A few chapters earlier, in an almost identical verse (Exodus 23:16), the Feast of Ingathering is said to be "at the end of the year," but here it's "the turn of the year". In between these passages, the Israelites have experienced a terrible trauma: Moses's long absence, their worship of the Golden Calf and God's threat to destroy them utterly, averted only by Moses's pleading.

Talk of endings might now seem too final, too dire. The year ends, but now we're reassured that it returns as well. Winter is coming, but spring will soon follow. Our circling of the synagogue with the lulav during Succot, and then with the Torah scrolls on Simchat Torah, echo this turning of the year, the cyclical nature of time.

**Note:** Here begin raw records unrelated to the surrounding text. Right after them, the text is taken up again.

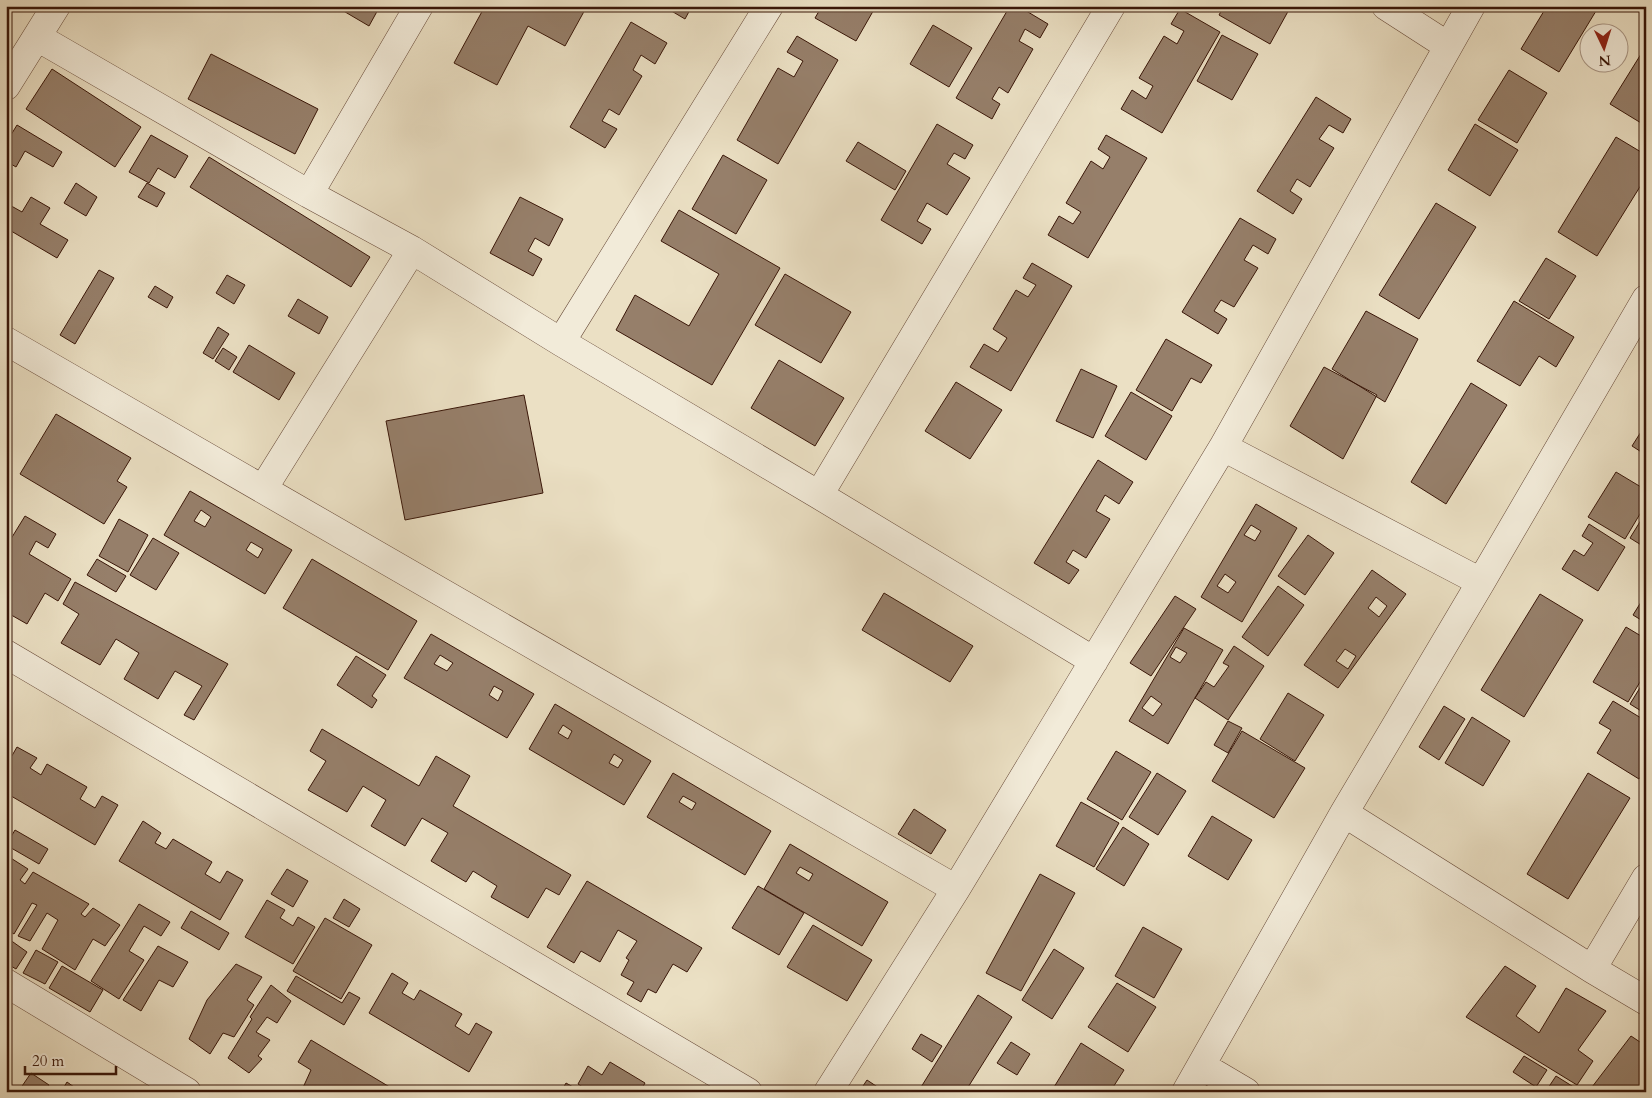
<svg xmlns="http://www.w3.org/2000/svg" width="1652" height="1098" font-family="Cardo,serif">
	<rect width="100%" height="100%" fill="#ebe0c4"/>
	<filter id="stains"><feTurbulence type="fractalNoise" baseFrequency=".004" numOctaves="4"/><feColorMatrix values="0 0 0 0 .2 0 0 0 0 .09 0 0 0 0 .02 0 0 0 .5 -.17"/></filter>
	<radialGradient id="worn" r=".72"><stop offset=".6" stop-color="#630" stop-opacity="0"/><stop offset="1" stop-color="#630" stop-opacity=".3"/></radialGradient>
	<path fill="#967f6a" stroke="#391608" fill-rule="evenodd" d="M335,6H380L369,26Z
		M485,6H587L565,46L528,26L497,85L454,63Z
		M663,6H692L685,19Z
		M822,6L841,7L876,6L856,41L815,18Z
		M1010,6H1018L1048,24L1040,38L1025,29L1019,41L1033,49L1008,93L999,87L992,99L1000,104L992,119L956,98Z
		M1224,6H1291L1270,44L1219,15Z
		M1547,6H1599L1559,72L1521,49Z
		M1180,9L1220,32L1162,133L1121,109L1132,90L1146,99L1153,86L1139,78L1164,36L1177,44L1184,31L1171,24Z
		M631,22L667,43L655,64L641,55L633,70L642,76L619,115L609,109L602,121L617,129L605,148L570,127Z
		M933,25L972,48L949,87L910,64Z
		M1222,35L1258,54L1232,100L1197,81Z
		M797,36L838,60L778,164L737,140L778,68L794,77L803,61L787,52Z
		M1646,46V126L1610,104Z
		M211,54L318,109L295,154L188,99Z
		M52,69L141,127L115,167L26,109Z
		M1509,70L1547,93L1517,143L1478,120Z
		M1316,97L1351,119L1343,133L1329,125L1319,139L1334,148L1310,187L1297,179L1290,191L1302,199L1293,214L1257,191Z
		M937,124L973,145L965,159L954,153L947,164L970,178L947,215L927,203L917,221L931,229L922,244L881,220Z
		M1475,124L1518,150L1490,196L1448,170Z
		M17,125L62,152L53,167L25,151L16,167L6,161V143Z
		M151,135L188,156L175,178L158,168L149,183L129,172Z
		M1106,135L1147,158L1088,258L1048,235L1059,216L1073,224L1081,212L1066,203L1091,161L1103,169L1110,157L1098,149Z
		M1616,137L1646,155V177L1597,256L1558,232Z
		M858,142L906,171L895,190L846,161Z
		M723,155L767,180L736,234L692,209Z
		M209,157L370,257L351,287L190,187Z
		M76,183L97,197L86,216L64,203Z
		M147,183L165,193L157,207L138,197Z
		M31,197L50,208L40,224L68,240L57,258L6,228V203L22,212Z
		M520,197L563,219L549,246L535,238L528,251L542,259L533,276L490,253Z
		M1436,203L1476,227L1419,319L1379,295Z
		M679,210L780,268L712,385L616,330L635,295L689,326L719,274L661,241Z
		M1240,218L1276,239L1268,254L1253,245L1244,260L1258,268L1234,307L1221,300L1214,311L1227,319L1218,334L1182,312Z
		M1546,258L1576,276L1549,319L1519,301Z
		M1032,263L1072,286L1011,391L970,367L984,344L998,352L1007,338L993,329L1016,290L1028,297L1036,285L1023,278Z
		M99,270L114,278L75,344L60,335Z
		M785,274L851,312L821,363L755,325Z
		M227,275L245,285L234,304L216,293Z
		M155,286L173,297L167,308L148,297Z
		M298,299L328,317L319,334L288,316Z
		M1514,301L1574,337L1556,367L1539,356L1520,386L1477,361Z
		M1366,311L1418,339L1385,402L1332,369Z
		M218,327L229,334L213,359L203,353Z
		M1166,339L1212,365L1201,383L1191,378L1172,411L1136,390Z
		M249,345L295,373L279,400L233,372Z
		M223,348L237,357L229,370L215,361Z
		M779,360L844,398L815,446L751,408Z
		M1324,367L1377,395L1343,459L1290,426Z
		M1081,369L1117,386L1093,438L1056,421Z
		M956,382L1002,410L970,459L925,431Z
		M1471,383L1507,405L1446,504L1411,482Z
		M1131,392L1172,416L1146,460L1105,436Z
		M524,395L543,493L405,520L386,421Z
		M56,414L131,458L117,481L127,487L104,524L20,474Z
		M1646,424V455L1632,446Z
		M1098,460L1133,482L1119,504L1105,495L1096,511L1110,519L1086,558L1073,550L1066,562L1079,570L1069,584L1034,563Z
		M1616,472L1646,490V504L1625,539L1588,517Z
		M190,491L292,550L265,594L164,535ZM201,510L211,517L205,527L194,521ZM251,542L263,549L258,558L246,550Z
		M1256,504L1297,528L1242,622L1201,597ZM1251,525L1261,531L1255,541L1244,535ZM1225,574L1236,582L1228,593L1217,586Z
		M1646,512V548L1630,538Z
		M25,516L56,534L48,548L36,541L29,554L71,579L58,601L45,593L27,624L6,612V540L9,542Z
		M119,519L148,535L128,572L99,556Z
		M1589,524L1625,547L1598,591L1562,569L1574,550L1584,556L1593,543L1582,536Z
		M1308,535L1334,553L1305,595L1278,576Z
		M153,538L179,553L156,590L130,575Z
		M97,559L126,576L116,592L87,575Z
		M312,559L417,621L388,670L283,608Z
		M1372,570L1406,594L1338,688L1304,665ZM1376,597L1387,606L1379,617L1368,608ZM1345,649L1356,656L1348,669L1336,661Z
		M75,582L228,664L194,720L184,715L202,686L175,671L158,699L124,679L139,653L116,639L100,665L61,643L79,614L63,604Z
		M1278,586L1304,605L1268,656L1242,637Z
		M884,593L973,646L950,682L862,630Z
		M1540,594L1583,620L1524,717L1481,690Z
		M1646,594V623L1633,615Z
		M1175,596L1196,609L1151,676L1130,663Z
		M1626,627L1646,639V672L1628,702L1593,682Z
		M1184,628L1223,650L1168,744L1129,721ZM1176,647L1187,653L1180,663L1170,657ZM1151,696L1162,704L1153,716L1142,708Z
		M431,634L534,694L507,738L404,678ZM440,655L453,663L447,671L434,664ZM494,686L503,691L498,701L489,695Z
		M1234,646L1264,666L1228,720L1195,698L1206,682L1214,687L1229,666L1223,663Z
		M356,656L386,675L372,696L377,700L372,708L337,685Z
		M1646,678V714L1630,704Z
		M1288,693L1324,715L1295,761L1260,739Z
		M1613,701L1646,721V768L1639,779L1597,753L1611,730L1599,723Z
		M555,704L651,761L624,805L529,749ZM563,725L572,731L568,739L558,733ZM614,754L623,760L618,768L609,763Z
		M1444,706L1465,719L1439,760L1419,747Z
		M1472,717L1510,741L1483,786L1445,763Z
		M1228,721L1242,728L1228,753L1214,745Z
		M322,729L419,786L436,756L470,776L453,806L571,875L559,895L546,888L528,918L491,897L497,886L473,871L466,882L431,861L448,833L422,818L405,846L371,826L386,800L363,786L347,812L308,790L326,761L310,751Z
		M1242,731L1305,768L1274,818L1212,781Z
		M17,747L37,758L30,768L41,775L47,764L87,787L80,799L95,808L102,796L118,805L95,845L6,793V766Z
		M1116,751L1151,772L1122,820L1087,799Z
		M673,773L771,831L745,875L647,817ZM683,796L696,803L692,810L679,802Z
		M1157,773L1186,791L1158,835L1129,817Z
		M1588,773L1630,798L1568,899L1527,874Z
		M1081,802L1119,823L1094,867L1056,846Z
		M914,809L946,830L931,854L898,834Z
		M1212,816L1252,840L1228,880L1188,856Z
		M143,821L161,833L155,843L166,849L173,839L212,862L205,874L220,883L227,871L243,880L220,920L119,861Z
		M1123,827L1149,844L1124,886L1096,869Z
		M15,830L48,849L39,864L6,845Z
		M790,844L888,902L862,946L764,889ZM800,867L813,874L809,881L796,873Z
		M6,855L28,869L20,880L25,884L33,872L89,904L81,914L85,917L93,908L120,925L105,946L93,939L75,970L42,949L58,920L47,913L30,941L18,936L37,905L32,903L14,934L6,929Z
		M287,869L308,881L293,907L271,894Z
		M1040,874L1075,893L1021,991L986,973Z
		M587,881L702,948L687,972L673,964L656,993L648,989L641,1002L627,994L634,982L621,975L629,960L626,958L637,941L618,930L600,962L581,951L574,963L547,947Z
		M758,886L804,913L779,955L732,928Z
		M344,899L360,909L349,927L333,918Z
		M267,900L285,910L280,918L293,926L298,917L315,927L293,964L245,937Z
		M139,904L170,922L161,936L144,926L129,951L144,960L119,999L91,981Z
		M191,911L229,933L219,950L181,928Z
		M325,918L372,945L341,999L293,971Z
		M813,925L872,960L847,1001L787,967Z
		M1143,927L1182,949L1154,998L1115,976Z
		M6,937L27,952L16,969L6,963Z
		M158,946L188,962L173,987L159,980L141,1011L123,1000Z
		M1054,949L1084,968L1052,1019L1022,1000Z
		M36,950L58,962L45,984L23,973Z
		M236,964L262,977L247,1000L254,1005L234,1037L223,1033L210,1054L189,1039L207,1000Z
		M62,966L103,990L90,1012L49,988Z
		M1505,966L1536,986L1516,1016L1539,1033L1566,988L1606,1011L1578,1050L1593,1061L1577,1085L1466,1017Z
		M392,973L408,983L402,993L414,1000L420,990L462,1014L455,1026L469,1035L476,1023L492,1032L469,1072L369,1013Z
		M296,976L342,1003L349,992L360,998L344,1025L287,991Z
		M1117,983L1156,1007L1128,1052L1088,1027Z
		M271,985L291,1001L277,1023L267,1017L256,1032L270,1040L258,1056L262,1059L249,1073L228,1058L252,1019L250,1017Z
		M978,995L1012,1017L965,1092H918Z
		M921,1034L942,1046L932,1062L912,1049Z
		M1631,1036L1646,1046V1081L1642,1086L1646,1089V1092H1600L1592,1087Z
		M311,1040L398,1092H301L311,1070L298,1062Z
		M1011,1042L1030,1054L1017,1075L997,1063Z
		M1081,1043L1124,1070L1110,1092H1051Z
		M1524,1056L1547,1070L1536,1087L1513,1072Z
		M610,1062L645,1083L640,1092H590L578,1084L588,1066L602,1075Z
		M31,1073L49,1085L45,1092H18Z
		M1556,1076L1580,1091V1092L1546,1091Z
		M867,1080L885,1092H859Z
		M67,1082L81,1092H61Z
		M566,1083L582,1092H561Z"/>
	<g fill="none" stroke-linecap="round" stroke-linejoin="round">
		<defs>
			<path id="minor" d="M1386,6L1448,46
				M1471,6L1223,447L1481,582
				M37,37L309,194L412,250L561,342L819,495L1094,661
				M6,86L56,6
				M309,194L419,6
				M6,341L956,889
				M561,342L769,6
				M263,489L412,250
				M819,495L1111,6
				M6,654L748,1092
				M1344,813L1592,969L1646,1001
				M1592,969L1646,878
				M6,983L187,1092
				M1202,1066L1246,1092
				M828,1092L956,889L1223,447
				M1186,1092L1344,813L1481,582L1646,299"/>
		</defs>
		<use href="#minor" stroke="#664837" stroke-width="29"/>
		<use href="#minor" stroke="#f2ebd9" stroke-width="28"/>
	</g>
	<rect width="1652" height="1098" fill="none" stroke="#ebe0c4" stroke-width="25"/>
	<rect x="8" y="8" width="1637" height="1083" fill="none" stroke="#391608" stroke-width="2.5"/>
	<rect x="12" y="12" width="1627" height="1073" fill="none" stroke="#391608"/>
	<g transform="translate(1604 48) rotate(176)"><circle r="24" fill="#f2ebd9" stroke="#a89685"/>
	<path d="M0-4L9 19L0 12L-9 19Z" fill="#8f2418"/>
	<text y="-8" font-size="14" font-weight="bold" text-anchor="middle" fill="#391608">N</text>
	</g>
	<path d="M25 1066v8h91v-8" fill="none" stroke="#391608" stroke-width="2.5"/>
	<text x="32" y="1066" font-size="15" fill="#391608" stroke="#f2ebd9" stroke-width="4" paint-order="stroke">20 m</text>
	<rect width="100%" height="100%" filter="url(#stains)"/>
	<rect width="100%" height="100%" fill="url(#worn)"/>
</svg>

As we watch the pound tumble, Europe crumble, Aleppo shatter under Russian bombs, peoples moving across continents and the future of the Western world hang on the choice of American voters, our foreboding might overwhelm us. The book of Kohelet, read on Shabbat Chol Hamo'ed, is filled with a sense of the futility of things, as history repeats itself.

Yet the author maintains that God "brings everything to pass precisely at its time" (Ecclesiastes 3:11) and what we cannot change, we must endure, for this too shall pass. He concludes (verses 12-13) that "the only worthwhile thing is for [people] to enjoy themselves and do good in their lifetime… this is a gift of God".